GOALS:
1/ Write out the article on the US election process word for word, from "This is AI generated" up to and including "the Iowa caucuses.".
2/ According to the article on the US election process, in which city and on which dates will the Republicans hold their national convention?

US election process: Quirky, months-long grind to glory

Agence France-Presse

This is AI generated summarization, which may have errors. For context, always refer to the full article.

US election process: Quirky, months-long grind to glory

EPA

Here is an explanation of the unique US system that leads to Election Day 2016

WASHINGTON DC, USA – Americans elect President Barack Obama’s successor on November 8. But the quirky political process, among the longest in the world, kicks off in earnest on February 1 with the Iowa caucuses.

Presidential terms are 4 years. Obama is barred from running again because he has served the maximum two mandates.

Here is an explanation of the unique US system that leads to Election Day 2016.

The primaries

Primaries – and in some cases caucuses, which are organized by the political parties instead of state governments – are held in the 50 states and in territories including Puerto Rico, and they are the nuts and bolts of the formal process that selects the presidential nominees.

Iowa (February 1) and New Hampshire (February 9) have voted first for decades, and the parties are in informal agreement that those two states, along with Nevada and South Carolina, are the first 4 on the primary calendar.

The primary race is about claiming enough delegates to clinch a party’s nomination. Each state has a number of delegates corresponding to state size; California has far more delegates than relatively small Iowa, for example. Most delegates are bound to candidates based on the primary results.

The Democratic Party requires Democratic delegates be allocated proportionally, while Republicans allow a mix, with states voting later in the process deemed winner-take-all.

Among Democrats, 4,764 delegates are up for grabs, while Republicans have 2,472 delegates for allocation.

Primary season runs from February to June, and the candidate receiving a majority of delegates wins the nomination. In 2012, Republican Mitt Romney crossed that threshold in April. In 2008, Obama was pushed all the way to June.

The conventions

The winning candidates will be officially nominated at their party’s national conventions: July 18-21 in Cleveland for Republicans, and July 25-28 in Philadelphia for Democrats.

These showcases are aimed at galvanizing the party base and rallying the assembled supporters around their nominee in front of millions of Americans watching at home.

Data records
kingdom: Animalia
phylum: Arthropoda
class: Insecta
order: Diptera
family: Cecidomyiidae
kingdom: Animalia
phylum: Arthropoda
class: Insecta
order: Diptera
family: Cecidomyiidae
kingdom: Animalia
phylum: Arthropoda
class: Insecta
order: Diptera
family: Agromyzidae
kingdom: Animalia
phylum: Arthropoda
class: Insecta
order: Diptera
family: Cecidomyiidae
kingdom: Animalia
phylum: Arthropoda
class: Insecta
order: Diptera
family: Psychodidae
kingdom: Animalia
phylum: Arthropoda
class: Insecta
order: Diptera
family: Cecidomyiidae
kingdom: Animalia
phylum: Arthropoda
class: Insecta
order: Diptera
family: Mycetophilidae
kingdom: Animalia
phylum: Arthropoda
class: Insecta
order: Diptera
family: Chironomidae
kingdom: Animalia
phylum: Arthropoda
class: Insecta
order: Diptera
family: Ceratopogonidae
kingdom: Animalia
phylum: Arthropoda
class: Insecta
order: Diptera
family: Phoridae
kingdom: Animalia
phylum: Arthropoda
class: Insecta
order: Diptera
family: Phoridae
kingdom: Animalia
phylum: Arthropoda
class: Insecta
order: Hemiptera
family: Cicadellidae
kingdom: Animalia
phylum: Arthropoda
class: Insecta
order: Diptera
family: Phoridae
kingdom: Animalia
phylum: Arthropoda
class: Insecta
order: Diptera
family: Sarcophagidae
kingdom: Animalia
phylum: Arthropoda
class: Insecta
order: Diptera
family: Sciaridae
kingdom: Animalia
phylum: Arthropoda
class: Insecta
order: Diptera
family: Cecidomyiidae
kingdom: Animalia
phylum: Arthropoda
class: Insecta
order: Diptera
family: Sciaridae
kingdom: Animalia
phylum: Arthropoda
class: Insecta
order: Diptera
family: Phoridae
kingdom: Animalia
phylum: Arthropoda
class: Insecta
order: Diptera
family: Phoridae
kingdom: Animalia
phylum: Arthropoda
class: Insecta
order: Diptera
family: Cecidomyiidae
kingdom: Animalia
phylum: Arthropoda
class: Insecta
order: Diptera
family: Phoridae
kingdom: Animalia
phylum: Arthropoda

EXERCISE RESULTS:
1/
This is AI generated summarization, which may have errors. For context, always refer to the full article.

US election process: Quirky, months-long grind to glory

EPA

Here is an explanation of the unique US system that leads to Election Day 2016

WASHINGTON DC, USA – Americans elect President Barack Obama’s successor on November 8. But the quirky political process, among the longest in the world, kicks off in earnest on February 1 with the Iowa caucuses.

2/ Cleveland, July 18-21.